My father has been having heart trouble for the last few years, and it finally got bad enough that he had to have surgery. He's never had surgery in his life before, and for his first one, he sure picked a doozy, a triple by-pass. He came through the initial surgery just fine, and then they had to go back in and repair something else the next day. Two heart surgeries in twenty-four hours is hard on any body, but particularly tough on a 76 year-old body.
He did spend a night in the hospital a few years ago, to shock his heart into normal rhythm when it was rattling away like a roller coaster. He didn't like it much, and has spent a great deal of time avoiding going to a hospital ever since.
I find hospitals endlessly fascinating, mostly because I'm rarely in one, and am dying to know what's going on in all the other rooms.
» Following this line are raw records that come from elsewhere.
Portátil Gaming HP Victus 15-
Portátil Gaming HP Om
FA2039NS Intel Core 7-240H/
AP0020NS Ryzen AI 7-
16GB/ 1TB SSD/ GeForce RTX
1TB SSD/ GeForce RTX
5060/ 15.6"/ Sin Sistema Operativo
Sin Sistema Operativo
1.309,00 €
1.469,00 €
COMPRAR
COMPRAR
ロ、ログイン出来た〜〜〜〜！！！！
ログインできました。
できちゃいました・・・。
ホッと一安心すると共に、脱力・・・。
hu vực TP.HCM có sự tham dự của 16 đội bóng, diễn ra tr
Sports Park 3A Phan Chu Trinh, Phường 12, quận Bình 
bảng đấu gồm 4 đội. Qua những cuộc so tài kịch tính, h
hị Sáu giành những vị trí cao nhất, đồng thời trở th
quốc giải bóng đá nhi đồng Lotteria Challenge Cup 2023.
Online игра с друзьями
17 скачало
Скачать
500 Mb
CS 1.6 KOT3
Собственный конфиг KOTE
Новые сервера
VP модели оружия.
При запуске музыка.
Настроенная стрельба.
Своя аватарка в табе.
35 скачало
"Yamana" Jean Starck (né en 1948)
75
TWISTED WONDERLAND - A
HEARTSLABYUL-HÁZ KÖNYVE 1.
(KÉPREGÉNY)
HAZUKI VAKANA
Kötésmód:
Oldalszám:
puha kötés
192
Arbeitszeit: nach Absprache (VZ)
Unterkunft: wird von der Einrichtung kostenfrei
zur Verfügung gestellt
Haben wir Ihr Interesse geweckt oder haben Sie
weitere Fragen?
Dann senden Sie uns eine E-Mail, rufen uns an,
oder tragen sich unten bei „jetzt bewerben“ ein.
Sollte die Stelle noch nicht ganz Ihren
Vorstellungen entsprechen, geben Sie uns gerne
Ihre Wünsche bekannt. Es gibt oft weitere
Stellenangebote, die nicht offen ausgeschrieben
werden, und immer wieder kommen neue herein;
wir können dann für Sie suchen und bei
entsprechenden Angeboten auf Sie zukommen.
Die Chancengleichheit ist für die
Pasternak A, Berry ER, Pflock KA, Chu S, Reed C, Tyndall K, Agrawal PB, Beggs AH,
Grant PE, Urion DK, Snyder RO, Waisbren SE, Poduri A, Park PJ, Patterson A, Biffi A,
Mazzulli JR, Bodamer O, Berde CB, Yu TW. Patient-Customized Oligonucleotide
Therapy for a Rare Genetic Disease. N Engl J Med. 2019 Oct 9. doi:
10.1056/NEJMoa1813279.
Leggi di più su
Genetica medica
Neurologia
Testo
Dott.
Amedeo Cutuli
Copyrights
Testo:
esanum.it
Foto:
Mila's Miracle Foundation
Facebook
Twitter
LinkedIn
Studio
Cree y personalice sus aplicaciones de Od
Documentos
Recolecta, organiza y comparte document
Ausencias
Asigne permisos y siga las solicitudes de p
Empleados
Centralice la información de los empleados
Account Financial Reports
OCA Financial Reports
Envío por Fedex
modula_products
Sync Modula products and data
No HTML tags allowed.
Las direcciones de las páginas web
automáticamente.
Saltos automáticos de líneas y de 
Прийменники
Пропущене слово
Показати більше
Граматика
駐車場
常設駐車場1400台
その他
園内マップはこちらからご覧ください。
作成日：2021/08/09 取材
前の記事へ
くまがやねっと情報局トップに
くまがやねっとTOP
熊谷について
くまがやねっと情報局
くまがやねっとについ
Also, I suspect I watch too many medical tv shows, and have an idea that wildly interesting things are going on in other rooms.
I am always wanting to know what that machine is for and what does that number mean and what does that noise mena and where did the nurse grow up and what is she getting her boyfriend for Christmas. I went up to sit with my dad for the afternoon, so my mom could go and do a few things, and just as I got there, they took dad up for some x-rays. So I chatted to the man in the next bed and his wife, and I learned all about them. (And they had a dog! In the hospital! She was a lovely little dog and very well behaved, but I've never seen a dog in a hospital before. I'm not even sure they do that in France.)
It's hard to see someone you love vulnerable and diminished in a hospital bed. Especially someone you've never seen in a hospital bed before. (And why does everyone look so small in a hospital bed? )But he's doing well and coming along just fine.
We are hoping he will be home next week sometime. My friend Kelly, who's own father was in and out of the hospital a lot the last year of his life, says that when someone you love first comes home from major surgery, you're so happy to have them there you'd do anything for them, and then within a couple of days, you're back to treating them like you always have. In her words, "things go quickly from "Yes, of course, I will happily drive an hour out of my way to go get those imported kumquats from the Congo that you like" to "you'll eat the damn apples from No-Frills I bought the other day and you'll like it."" I'll be sure to treasure the honeymoon while it lasts.
If the heart surgery doesn't kill him, the hospital food might.